In non-inferiority trials, investigators are interested in whether new treatment is non-inferior to standard treatment. Only the non-inferior margin to the right side of unity on the forest plot is specified. Therefore, the significance level is usually set as a one-sided p value of 0.025.

Where do I find the results of a clinical trial?

For certain clinical trials subject to the requirements of Section 801 of the Food and Drug Administration Amendments Act (FDAAA 801), Responsible Parties must submit scientific and administrative information about the results of the trial to the ClinicalTrials.gov results database. See FDAAA 801 and the Final Rule for more information.

How are noninferiority margins determined in a clinical trial?

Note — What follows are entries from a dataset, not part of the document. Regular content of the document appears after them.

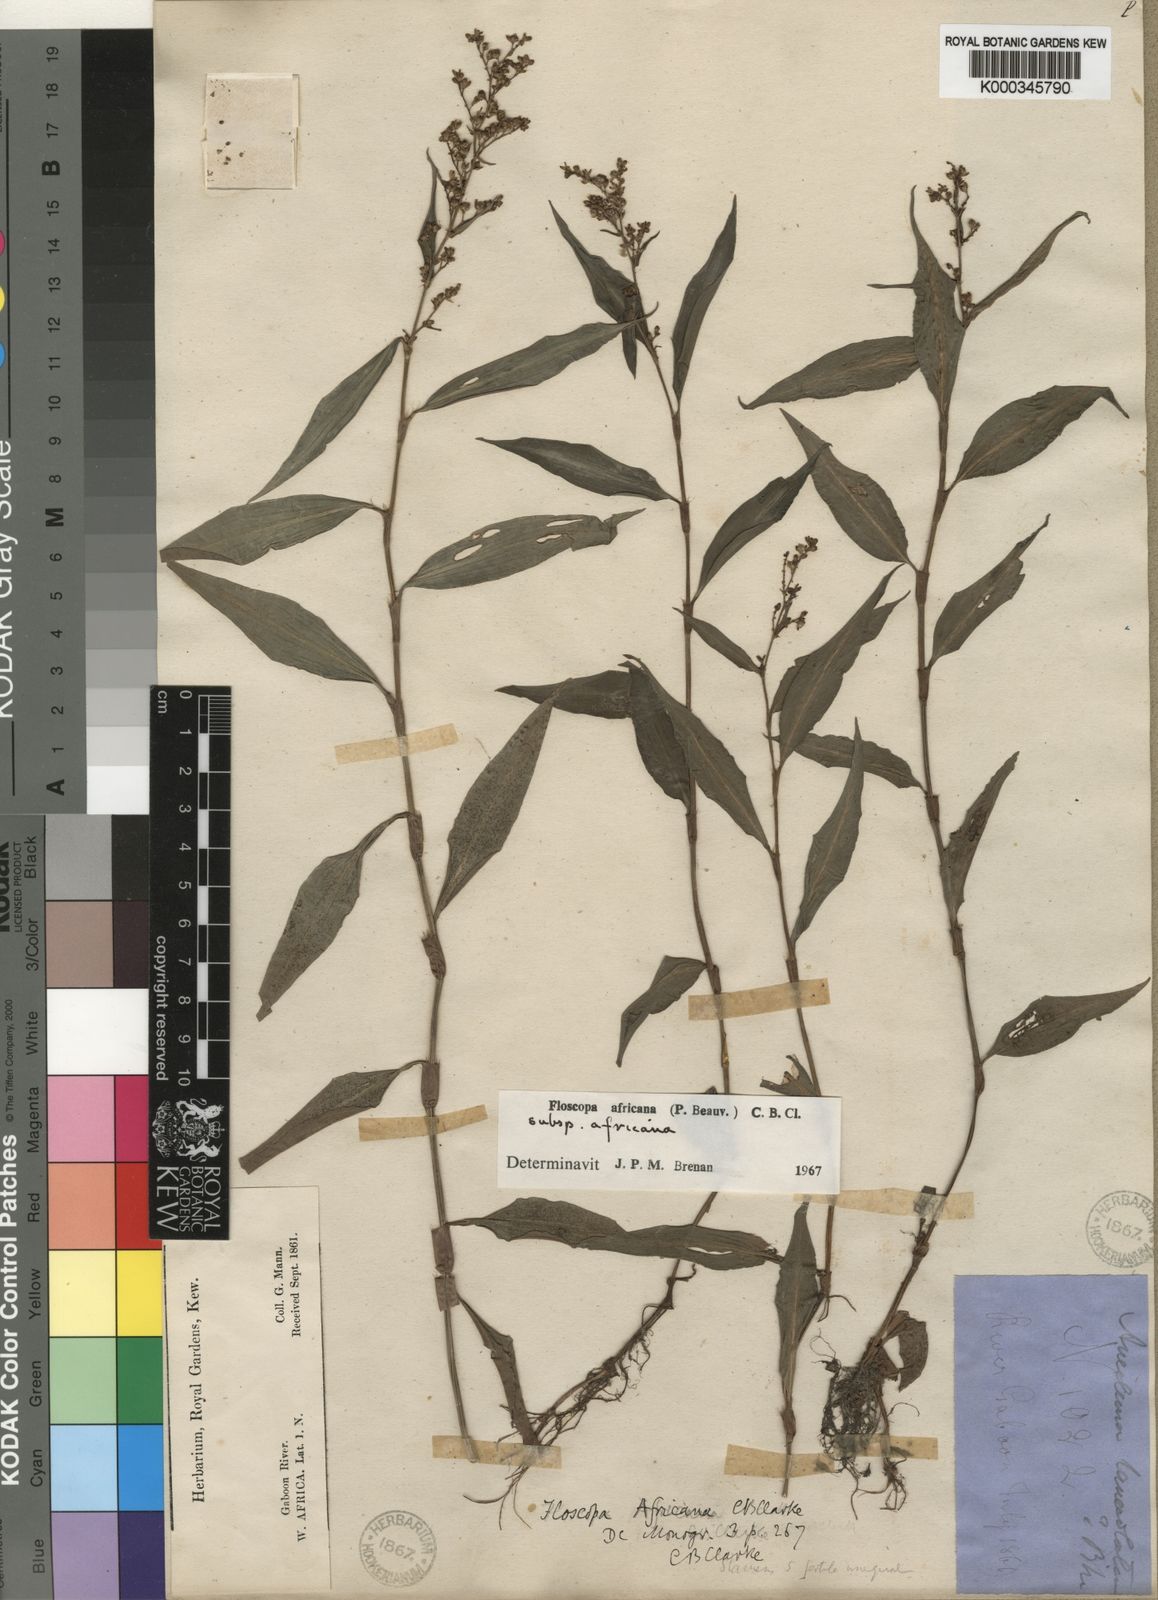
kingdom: Plantae
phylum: Tracheophyta
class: Liliopsida
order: Commelinales
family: Commelinaceae
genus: Floscopa
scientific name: Floscopa africana
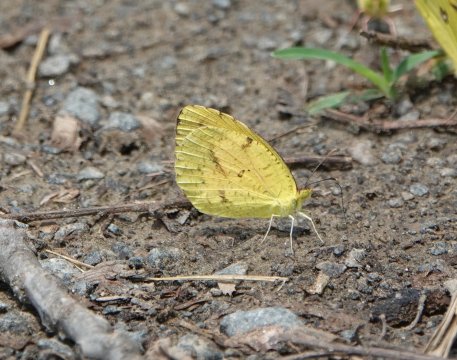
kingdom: Animalia
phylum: Arthropoda
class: Insecta
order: Lepidoptera
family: Pieridae
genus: Abaeis
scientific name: Abaeis nicippe
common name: Sleepy Orange
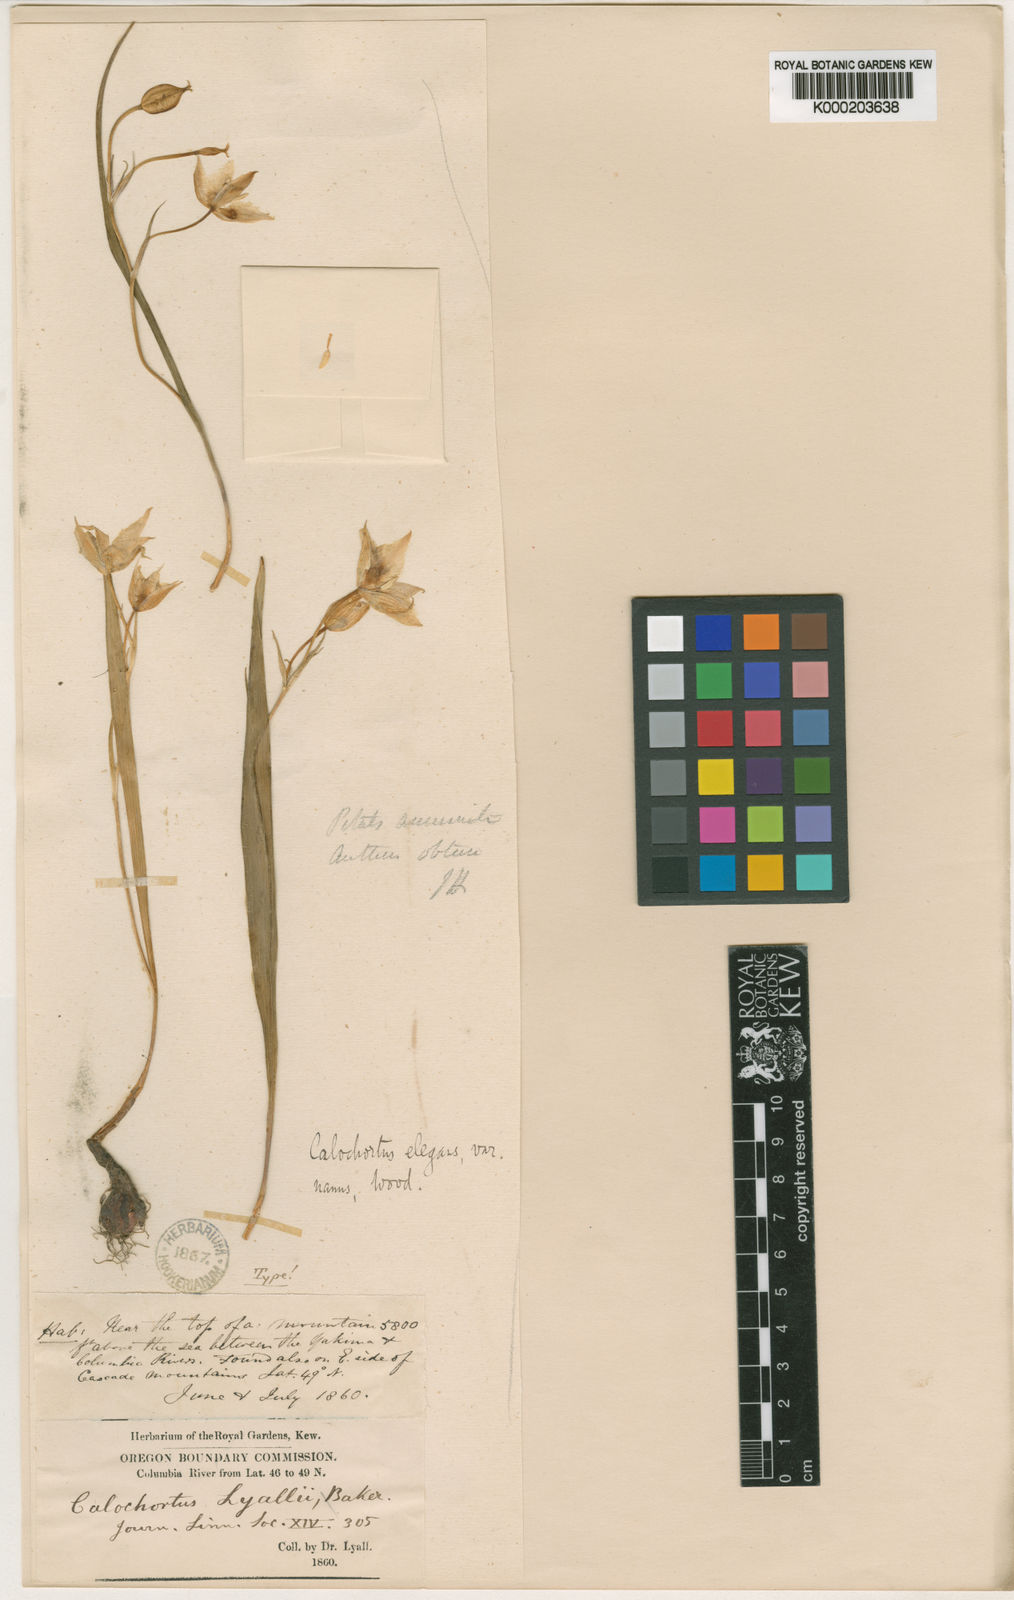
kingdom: Plantae
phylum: Tracheophyta
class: Liliopsida
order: Liliales
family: Liliaceae
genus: Calochortus
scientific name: Calochortus lyallii
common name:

Choice of the noninferiority margin is critical in designing noninferiority trials. One reasonable way to define a margin is to base it on some proportional effect that the active control has shown over placebo in previous studies. However, the margin should be based on both statistical reasoning and clinical judgment.

Is there a final rule for ClinicalTrials.gov?

In addition, ClinicalTrials.gov facilitates linking to associated journal articles for additional information. The final rule provides detailed discussions of the proposals in the NPRM, relevant public comments and other considerations, and final requirements.

Who is the responsible party for a clinical trial?

The responsible party for an applicable clinical trial (ACT) must register the trial and submit results information. The responsible party is defined as: The final rule specifies that there must be one (and only one) responsible party for purposes of submitting information about an applicable clinical trial.